Premier livre de Jérémy Fel que je lis, « Nous sommes les chasseurs » est un roman massif, découpé en 10 chapitres de longueurs inégales. J'ai été assez décontenancé après le 1er chapitre de me rendre compte que les différents chapitres seraient sans lien entre eux, se lisant comme des nouvelles indépendantes. Du moins c'est ce que l'on croit au début, comprenant assez rapidement qu'il y aura un fil rouge, plus ou moins ténu, qui relie les différents fragments de ce roman.
Difficile pourtant de définir ce fil rouge, peut être le Mal, sous différentes formes, même si l'une d'entre elle revient et intrigue plus que d'autres. Les autres fils rouges qui se tressent autour de cette corde noire centrale sont plus ou moins réussi. Natalie Wood notamment reste assez incompréhensible pour moi qui ne connaissait pas cette actrice et j'ai été assez imperméable à ses apparitions, a fortiori le chapitre qui lui est consacré.

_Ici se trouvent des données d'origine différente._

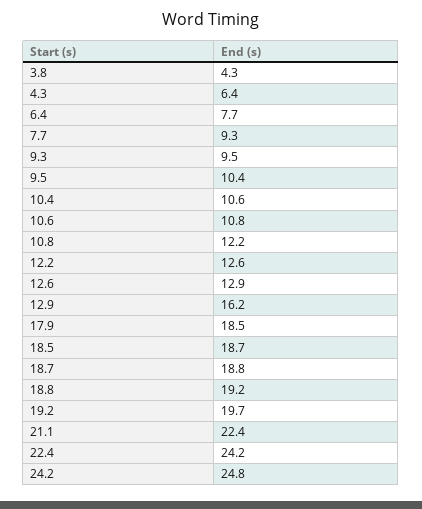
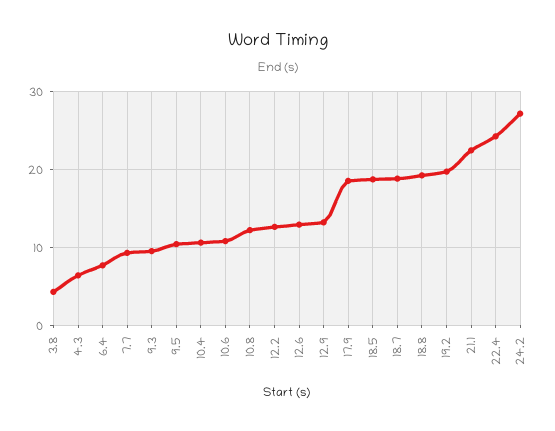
  {
    "3.8": 4.3,
    "4.3": 6.4,
    "6.4": 7.7,
    "7.7": 9.3,
    "9.3": 9.5,
    "9.5": 10.4,
    "10.4": 10.6,
    "10.6": 10.8,
    "10.8": 12.2,
    "12.2": 12.6,
    "12.6": 12.9,
-   "12.9": 16.2,
+   "12.9": 13,
    "17.9": 18.5,
    "18.5": 18.7,
    "18.7": 18.8,
    "18.8": 19.2,
    "19.2": 19.7,
    "21.1": 22.4,
    "22.4": 24.2,
-   "24.2": 24.8
+   "24.2": 27
  }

Les styles sont très changeant d'un chapitre à l'autre, balayant le passé, un présent alternatif ou un futur. Usant d'une alternance de roman policier, thriller politique, horreur, fantastique, SF, roman noir... C'est la force de ce roman, Fel passe d'un style à l'autre sans trembler et parvient à ne jamasi être ridicule, voir même venir tutoyer les plus grands dans certaines catégories (il y a du King ou du Dan Simmons et son échiquier du mal parfois ; j'ai également senti des atomes crochus avec des romans comme l'ombre du vent de Zafon).

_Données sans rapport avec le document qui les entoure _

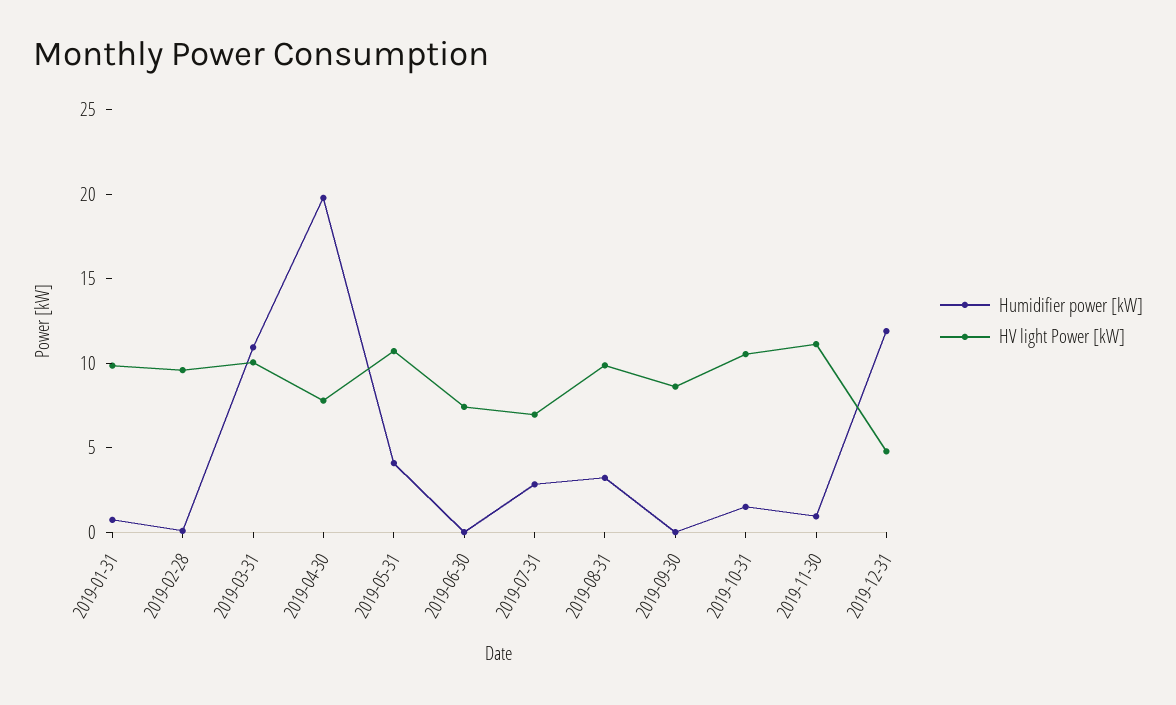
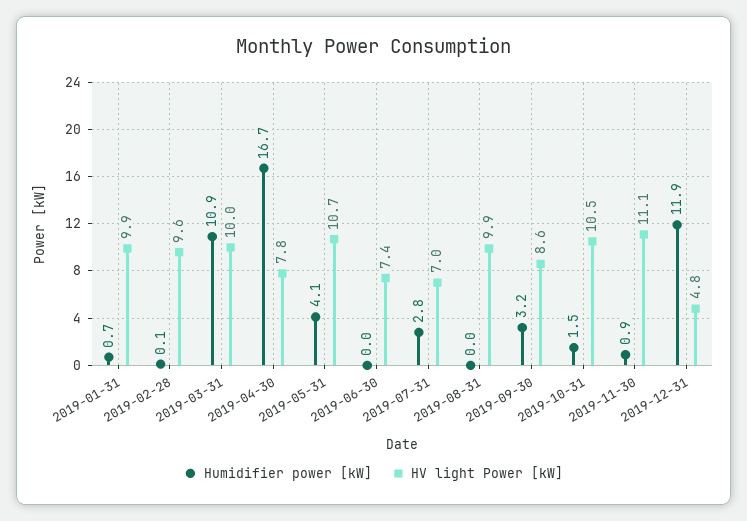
  {
    "Humidifier power [kW]": {
      "2019-01-31": 0.7,
      "2019-02-28": 0.1,
      "2019-03-31": 10.9,
-     "2019-04-30": 20,
+     "2019-04-30": 16.7,
      "2019-05-31": 4.1,
      "2019-06-30": 0,
      "2019-07-31": 2.8,
-     "2019-08-31": 3,
+     "2019-08-31": 0,
-     "2019-09-30": 0,
+     "2019-09-30": 3.2,
      "2019-10-31": 1.5,
      "2019-11-30": 0.9,
      "2019-12-31": 11.9
    },
    "HV light Power [kW]": {
      "2019-01-31": 9.9,
      "2019-02-28": 9.6,
      "2019-03-31": 10,
      "2019-04-30": 7.8,
      "2019-05-31": 10.7,
      "2019-06-30": 7.4,
      "2019-07-31": 7,
      "2019-08-31": 9.9,
      "2019-09-30": 8.6,
      "2019-10-31": 10.5,
      "2019-11-30": 11.1,
      "2019-12-31": 4.8
    }
  }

Les personnages, point centraux du romans finalement, sont extrêmement bien écrit, parfois un peu caricaturaux, notamment pour Gabriel (qui auraient sinon été un des personnages les plus effrayants qu'il m'aurait été donné de lire).
Alors pourquoi cette note, a priori si faible ? Peut être parce que dans ce genre de roman, je préfère comprendre l'univers que les personnages. Et Fel fait le choix, à la manière d'un Lovecraft, de rester très énigmatique sur l'origine de ce Mal, ses motivations. Ses incarnations sont menaçantes mais ne s'incarnent jamais assez pour moi pour que je me sente personnellement menacé. Comme si seuls les personnages pouvaient souffrir, et le découpage en chapitre avec des personnages ne se retrouvant presque pas d'un chapitre à l'autre m'ont empêché de développer une grande empathie pour eux. Cette menace ne me concerne finalement presque pas, et deviens un éléments comme un autre, lui faisant perdre de sa superbe. Comme un fauve que l'on verrai à travers une vitre blindée. On frissonne un peu, mais en reposant le livre, on se souvient que l'on est à l'abri.
J'aurais préféré que ce livre me hante même une fois reposé. Ca n'a pas marché, et j'en suis désolé. Mais je retenterai ma chance sur un autre roman, tant le style de Fel m'a séduit, et sa capacité à embrasser tous les styles tout en développant des personnages extrêmement bien construit m'a impressionné.